Link Protocol Functions


    Data link layer does not provide end-to-end accountability; this is a responsibility of higher layers. Instead, each station is responsible for ensuring that the data received by it is correctly passed to the next station. This is facilitated by the use of acknowledgments, of which there are two types:

*An acknowledgment (ACK) is sent by a receiver to a transmitter to indicate that a frame has been received seemingly intact.

* A negative acknowledgment (NAK) is sent by a receiver to a transmitter to indicate that a corrupt frame has been received, or that a frame is missing. In character-based protocols, acknowledgments are implemented as control characters. In bit-oriented protocols, they are implemented as acknowledgment frames.

    The control field of a frame can contain two sequence numbers: a send sequence number and a receive sequence number. The frames dispatched by a transmitter are sequentially numbered using the send sequence number. The receiver compares the send sequence number of a frame against the send sequence numbers of earlier frames to check for lost frames. A NAK frame uses the receive sequence number to identify a corrupted frame, while an ACK frame uses the receive sequence number to identify the next frame it expects to receive, implying that it has correctly received all frames with sequence numbers less than that number. To improve the use of network bandwidth, an acknowledgment method known as piggybacking is often used. In piggybacking, instead of sending a separate acknowledgment frame, the receiver waits until it has data to send to the receiver and embeds the acknowledgment in that frame.


    Timers provide a mechanism for placing a time limit on certain operations to be completed. A timer is set by a process and has a predefined expiry period. When the timer expires, the corresponding process is notified to take appropriate action. Link protocols make use of a number of different timers, the exact number and function of which is protocol-dependent. However, two important timers (called T1 and T2) are used by most protocols.

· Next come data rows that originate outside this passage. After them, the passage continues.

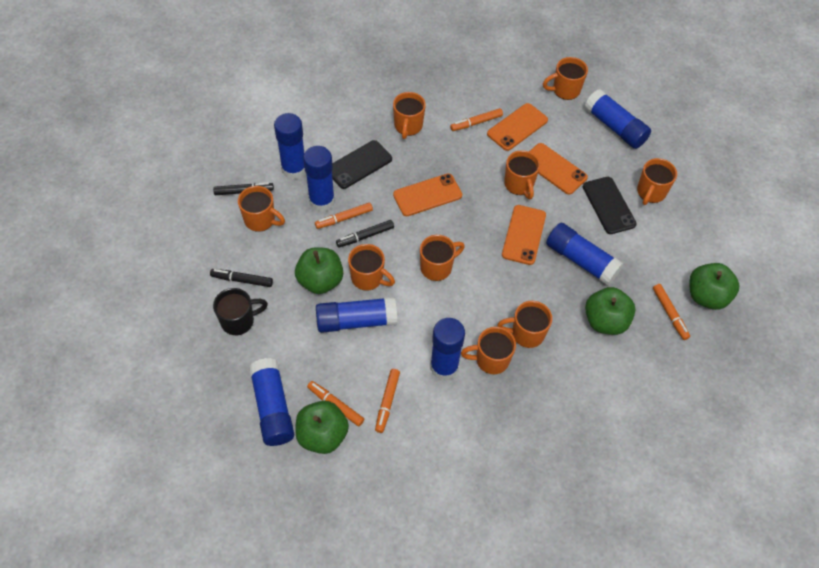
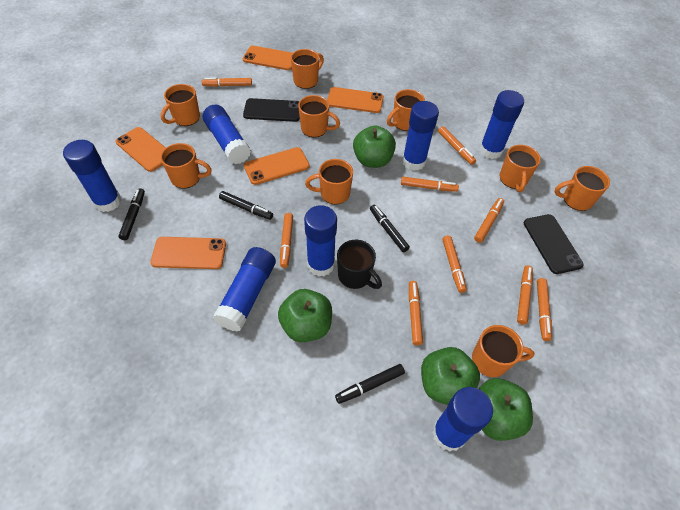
black marker: 3 -> 4
orange marker: 5 -> 9
orange phone: 4 -> 5

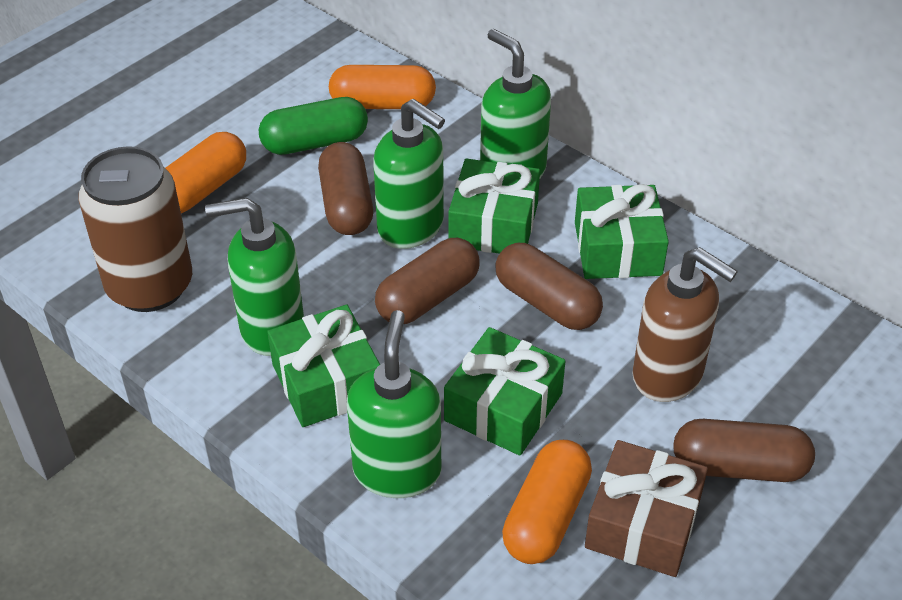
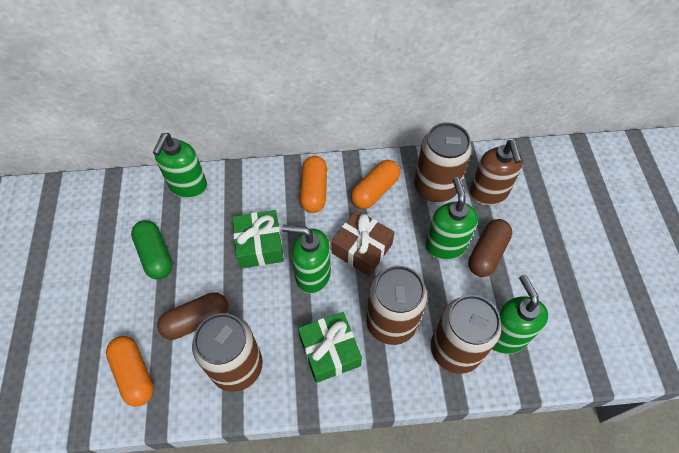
brown can: 1 -> 4
brown capsule: 4 -> 2
green gift: 4 -> 2

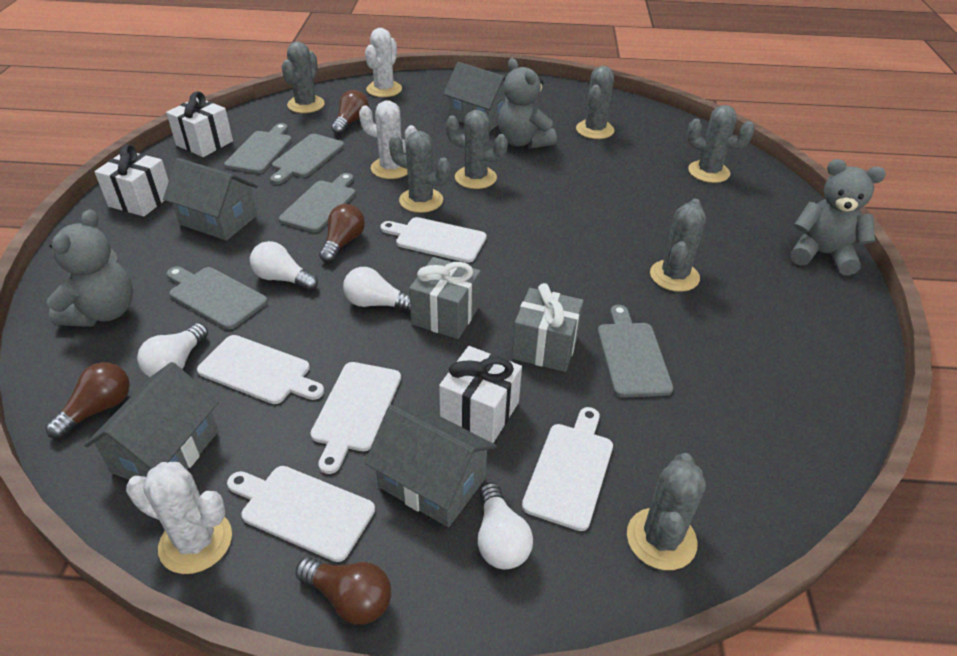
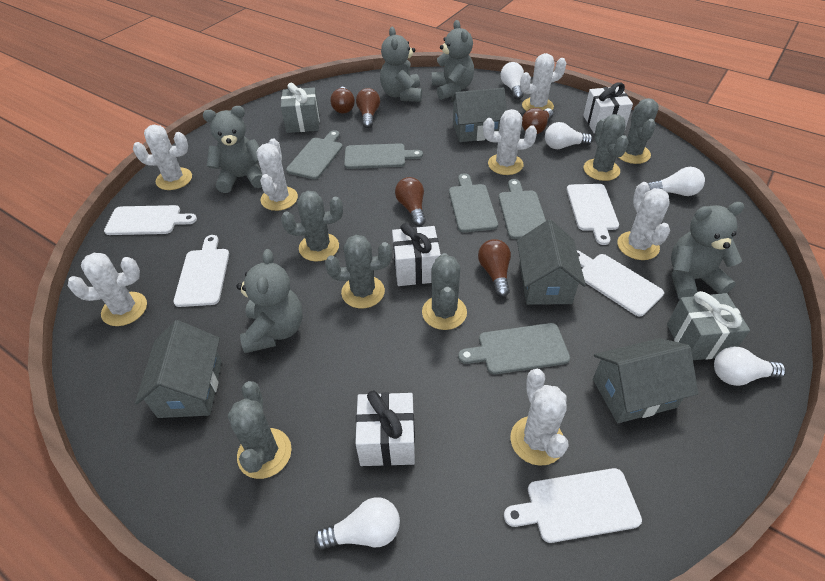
brown light bulb: 4 -> 5
grey cactus: 7 -> 6
grey teddy bear: 3 -> 5
white cactus: 3 -> 7
white light bulb: 4 -> 5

    T1 is set by a transmitter upon transmitting a frame. The transmitter expects to receive an acknowledgment frame before T1 expires. Otherwise, the transmitter resets T1 and retransmits the frame. The protocol allows a certain number of retries before the problem is propagated to a higher layer.

    T2 is set by a receiver to ensure that an acknowledgment frame is sent to the transmitter before its T1 timer expires. This is intended to avoid the transmitter having to retransmit frames because the receiver has been slow in acknowledging their receipt. When piggybacking is used, the receiver will send a separate acknowledgment frame if T2 expires.